Sick employees are bad for business – plain and simple. They can wreak havoc on the workplace in many ways – spreading germs, putting additional stress on co-workers who have to pick up the slack or even creating tension amongst the team. While it might seem great to have such dedicated employees who are willing to work even when they are ill, what might be a mild case of the flu for one can land another in the hospital or worse, put multiple members of your team out for weeks.
You need an equitable sick leave policy in place that provides employees a reasonable amount of paid sick leave, allowing them the time to recover when they’re not feeling well. Additionally, having a clearly written policy that specifies the organization’s standards and what is expected of the employee will help to minimize sick leave abuse. Paid sick leave is not typically required under federal law but may be required under state law – different states have different requirements so make sure to do your research to determine what, if any, state laws are applicable to you.
By implementing a few simple guidelines, you can create a solid yet thoughtful sick day policy that helps to maintain a healthier workplace and keep your nonprofit running smoothing when someone is out. First and foremost, you need managers to not only encourage people to stay home when they are ill but to also stay home themselves when ill – leading by example is the most powerful tool managers have at their discretion.
Secondly, have a back-up plan in place for when those instances do arise so key tasks don’t go unattended for days at a time. For example, cross-train your staff so that everyone has someone who can fill in where and when needed. While this may not be an ideal situation for some, ensuring everyone understands the benefits of such a plan and knows what to expect ahead of time, can go a long way in eliminating some of the stress when the need presents itself.
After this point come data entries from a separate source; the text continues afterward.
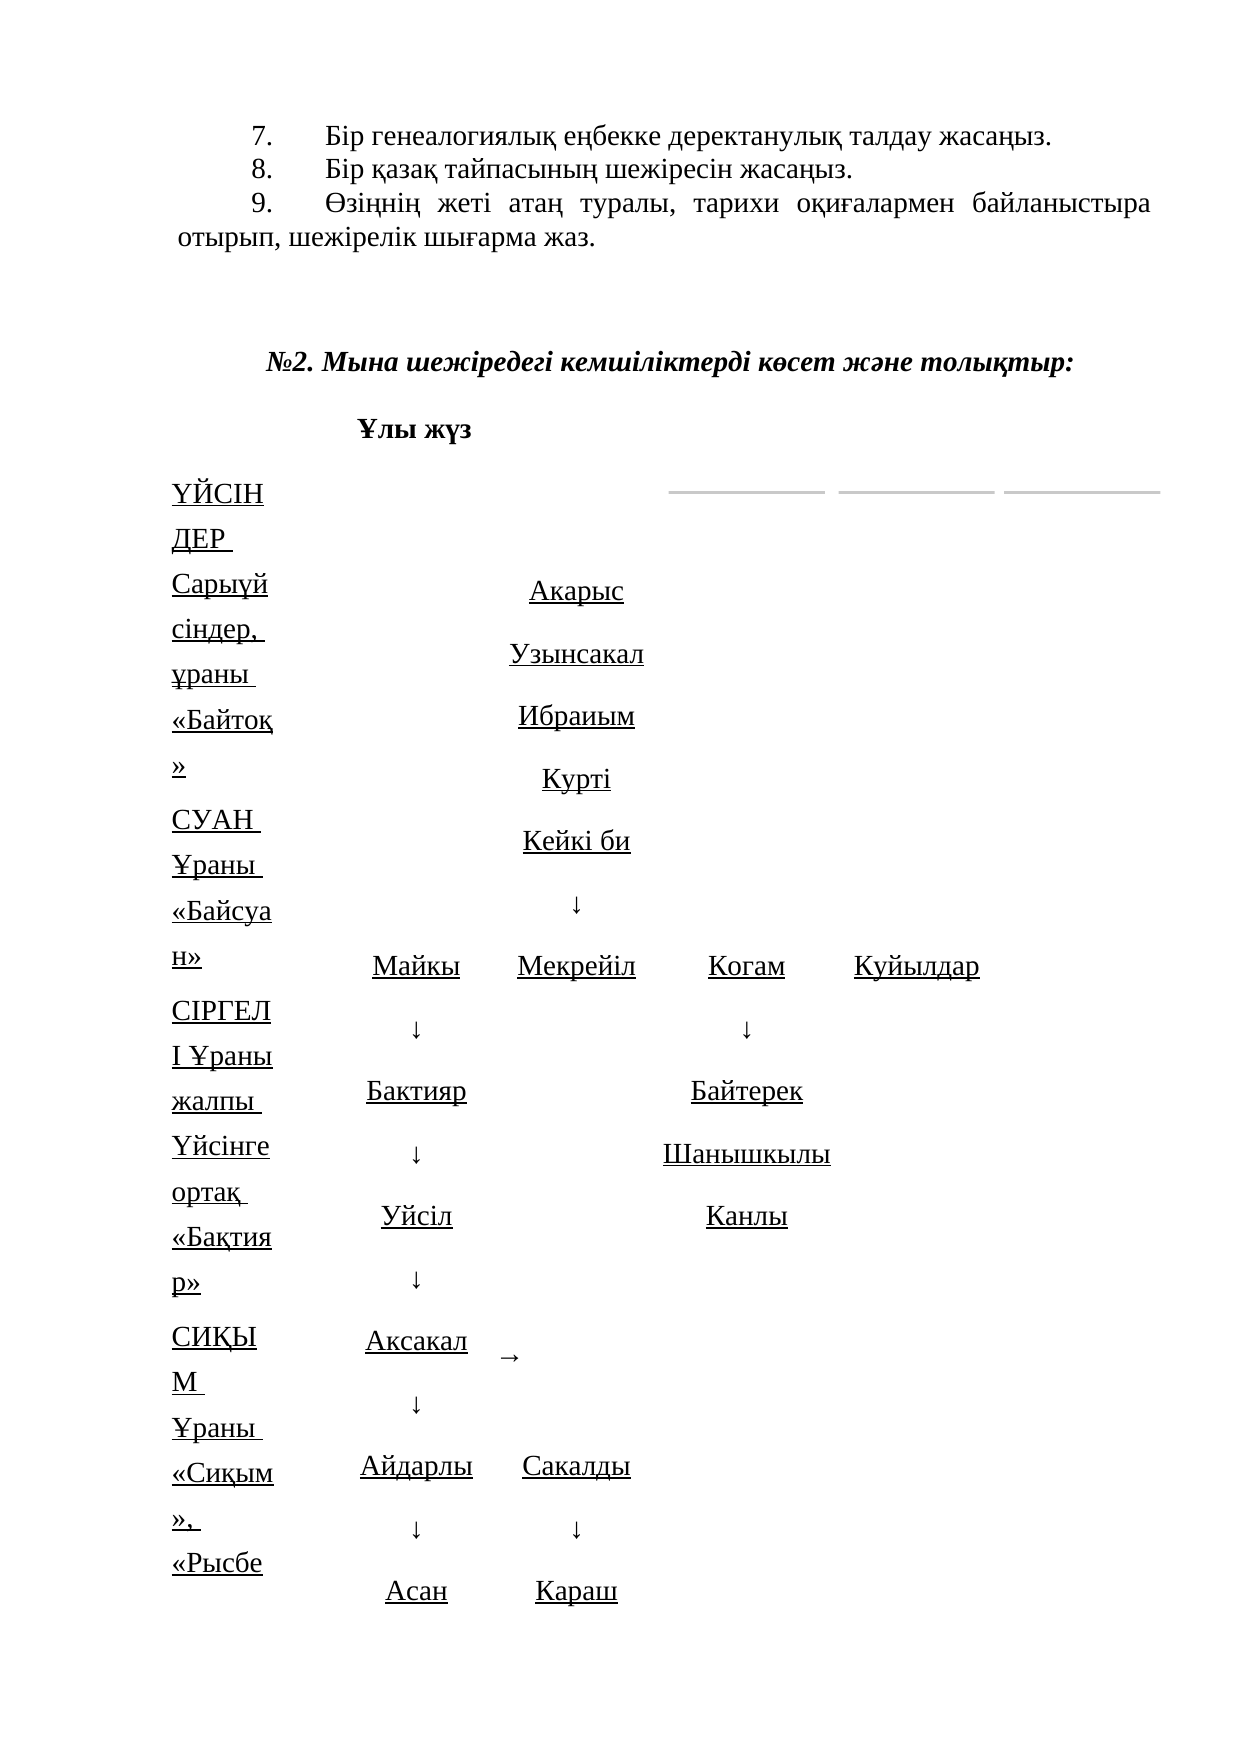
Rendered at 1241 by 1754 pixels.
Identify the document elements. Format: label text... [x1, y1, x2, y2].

list Өзіңнің жеті атаң туралы, тарихи оқиғалармен байланыстыра отырып, шежірелік шығарма жаз. [177, 185, 1152, 252]
table_header [171, 411, 1146, 1634]
list Бір қазақ тайпасының шежіресін жасаңыз. [177, 152, 1152, 185]
text №2. Мына шежіредегі кемшіліктерді көсет және толықтыр: [177, 344, 1152, 378]
list Бір генеалогиялық еңбекке деректанулық талдау жасаңыз. [177, 118, 1152, 152]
Also important to keep in mind, while it’s not practical to have someone out of the office for weeks due to a general cold, it is wise to require employees who have been out with the flu and/or a fever to remain home until they’ve been symptom free for at least 24 hours. This will ensure they are clear of being contagious and getting others sick upon returning to work.
If an employer doesn’t offer sick leave, they will only accelerate health issues and the spread of illness, thereby lowering productivity and office morale. Remember, when an employee comes to work sick, it puts you and the rest of your staff in a weak environment, which can affect a nonprofit as badly as the loss of a major contributor. Being sensitive to the health of all your staff should be priority number one. To ensure you are doing everything you can is to genuinely take an interest in the health of the people working with you. Remember, a healthy workplace is a productive workplace.